Objective> Reproduce the listing below in full, changing every occurrence of "bounding box" to "enclosing box" and leaving all other text as it stands.
>>>
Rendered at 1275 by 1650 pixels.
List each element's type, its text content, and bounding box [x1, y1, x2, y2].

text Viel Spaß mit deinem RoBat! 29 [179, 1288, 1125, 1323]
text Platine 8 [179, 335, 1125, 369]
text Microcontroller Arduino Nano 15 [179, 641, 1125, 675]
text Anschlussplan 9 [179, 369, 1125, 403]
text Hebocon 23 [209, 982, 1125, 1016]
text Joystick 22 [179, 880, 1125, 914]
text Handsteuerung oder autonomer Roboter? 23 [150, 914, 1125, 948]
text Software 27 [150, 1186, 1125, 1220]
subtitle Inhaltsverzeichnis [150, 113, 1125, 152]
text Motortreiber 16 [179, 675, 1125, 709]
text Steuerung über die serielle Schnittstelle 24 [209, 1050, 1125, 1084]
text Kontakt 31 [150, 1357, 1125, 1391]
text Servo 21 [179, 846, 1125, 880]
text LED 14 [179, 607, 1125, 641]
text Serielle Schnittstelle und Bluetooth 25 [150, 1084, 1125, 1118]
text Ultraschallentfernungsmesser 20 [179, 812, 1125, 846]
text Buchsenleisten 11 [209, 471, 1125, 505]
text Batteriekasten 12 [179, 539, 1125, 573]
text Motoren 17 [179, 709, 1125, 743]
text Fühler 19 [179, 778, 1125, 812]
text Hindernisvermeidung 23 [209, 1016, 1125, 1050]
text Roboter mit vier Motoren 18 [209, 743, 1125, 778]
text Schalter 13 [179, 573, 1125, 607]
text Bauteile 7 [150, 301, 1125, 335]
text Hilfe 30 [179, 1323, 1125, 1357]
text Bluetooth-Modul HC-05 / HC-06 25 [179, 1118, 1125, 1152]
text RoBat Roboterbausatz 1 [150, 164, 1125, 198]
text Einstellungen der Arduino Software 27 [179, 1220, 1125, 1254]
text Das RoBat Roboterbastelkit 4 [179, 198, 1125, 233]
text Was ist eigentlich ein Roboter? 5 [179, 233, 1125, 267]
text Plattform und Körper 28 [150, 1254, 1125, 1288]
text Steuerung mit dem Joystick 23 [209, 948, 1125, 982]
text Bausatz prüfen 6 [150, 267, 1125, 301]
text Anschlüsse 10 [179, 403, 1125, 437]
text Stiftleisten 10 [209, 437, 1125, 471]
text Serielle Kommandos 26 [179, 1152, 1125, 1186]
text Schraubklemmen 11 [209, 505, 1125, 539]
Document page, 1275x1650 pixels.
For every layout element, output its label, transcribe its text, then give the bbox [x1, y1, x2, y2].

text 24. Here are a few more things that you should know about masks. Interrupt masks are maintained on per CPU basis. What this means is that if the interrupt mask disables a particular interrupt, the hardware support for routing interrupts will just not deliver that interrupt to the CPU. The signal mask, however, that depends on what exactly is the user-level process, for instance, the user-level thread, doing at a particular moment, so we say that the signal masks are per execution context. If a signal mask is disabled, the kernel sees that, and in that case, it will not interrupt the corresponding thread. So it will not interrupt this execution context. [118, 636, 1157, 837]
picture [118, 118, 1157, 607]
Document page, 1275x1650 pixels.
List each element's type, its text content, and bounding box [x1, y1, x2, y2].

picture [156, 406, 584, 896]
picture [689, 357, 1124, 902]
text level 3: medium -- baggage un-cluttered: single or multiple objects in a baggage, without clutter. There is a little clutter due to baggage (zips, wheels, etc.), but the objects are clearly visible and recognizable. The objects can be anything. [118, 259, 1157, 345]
<<<
Exercise result>
Rendered at 1275 by 1650 pixels.
List each element's type, its text content, and enclosing box [x1, y1, x2, y2].

text Viel Spaß mit deinem RoBat! 29 [179, 1288, 1125, 1323]
text Platine 8 [179, 335, 1125, 369]
text Microcontroller Arduino Nano 15 [179, 641, 1125, 675]
text Anschlussplan 9 [179, 369, 1125, 403]
text Hebocon 23 [209, 982, 1125, 1016]
text Joystick 22 [179, 880, 1125, 914]
text Handsteuerung oder autonomer Roboter? 23 [150, 914, 1125, 948]
text Software 27 [150, 1186, 1125, 1220]
subtitle Inhaltsverzeichnis [150, 113, 1125, 152]
text Motortreiber 16 [179, 675, 1125, 709]
text Steuerung über die serielle Schnittstelle 24 [209, 1050, 1125, 1084]
text Kontakt 31 [150, 1357, 1125, 1391]
text Servo 21 [179, 846, 1125, 880]
text LED 14 [179, 607, 1125, 641]
text Serielle Schnittstelle und Bluetooth 25 [150, 1084, 1125, 1118]
text Ultraschallentfernungsmesser 20 [179, 812, 1125, 846]
text Buchsenleisten 11 [209, 471, 1125, 505]
text Batteriekasten 12 [179, 539, 1125, 573]
text Motoren 17 [179, 709, 1125, 743]
text Fühler 19 [179, 778, 1125, 812]
text Hindernisvermeidung 23 [209, 1016, 1125, 1050]
text Roboter mit vier Motoren 18 [209, 743, 1125, 778]
text Schalter 13 [179, 573, 1125, 607]
text Bauteile 7 [150, 301, 1125, 335]
text Hilfe 30 [179, 1323, 1125, 1357]
text Bluetooth-Modul HC-05 / HC-06 25 [179, 1118, 1125, 1152]
text RoBat Roboterbausatz 1 [150, 164, 1125, 198]
text Einstellungen der Arduino Software 27 [179, 1220, 1125, 1254]
text Das RoBat Roboterbastelkit 4 [179, 198, 1125, 233]
text Was ist eigentlich ein Roboter? 5 [179, 233, 1125, 267]
text Plattform und Körper 28 [150, 1254, 1125, 1288]
text Steuerung mit dem Joystick 23 [209, 948, 1125, 982]
text Bausatz prüfen 6 [150, 267, 1125, 301]
text Anschlüsse 10 [179, 403, 1125, 437]
text Stiftleisten 10 [209, 437, 1125, 471]
text Serielle Kommandos 26 [179, 1152, 1125, 1186]
text Schraubklemmen 11 [209, 505, 1125, 539]
Document page, 1275x1650 pixels.
For every layout element, output its label, transcribe its text, then give the bbox [x1, y1, x2, y2].

text 24. Here are a few more things that you should know about masks. Interrupt masks are maintained on per CPU basis. What this means is that if the interrupt mask disables a particular interrupt, the hardware support for routing interrupts will just not deliver that interrupt to the CPU. The signal mask, however, that depends on what exactly is the user-level process, for instance, the user-level thread, doing at a particular moment, so we say that the signal masks are per execution context. If a signal mask is disabled, the kernel sees that, and in that case, it will not interrupt the corresponding thread. So it will not interrupt this execution context. [118, 636, 1157, 837]
picture [118, 118, 1157, 607]
Document page, 1275x1650 pixels.
List each element's type, its text content, and enclosing box [x1, y1, x2, y2].

picture [156, 406, 584, 896]
picture [689, 357, 1124, 902]
text level 3: medium -- baggage un-cluttered: single or multiple objects in a baggage, without clutter. There is a little clutter due to baggage (zips, wheels, etc.), but the objects are clearly visible and recognizable. The objects can be anything. [118, 259, 1157, 345]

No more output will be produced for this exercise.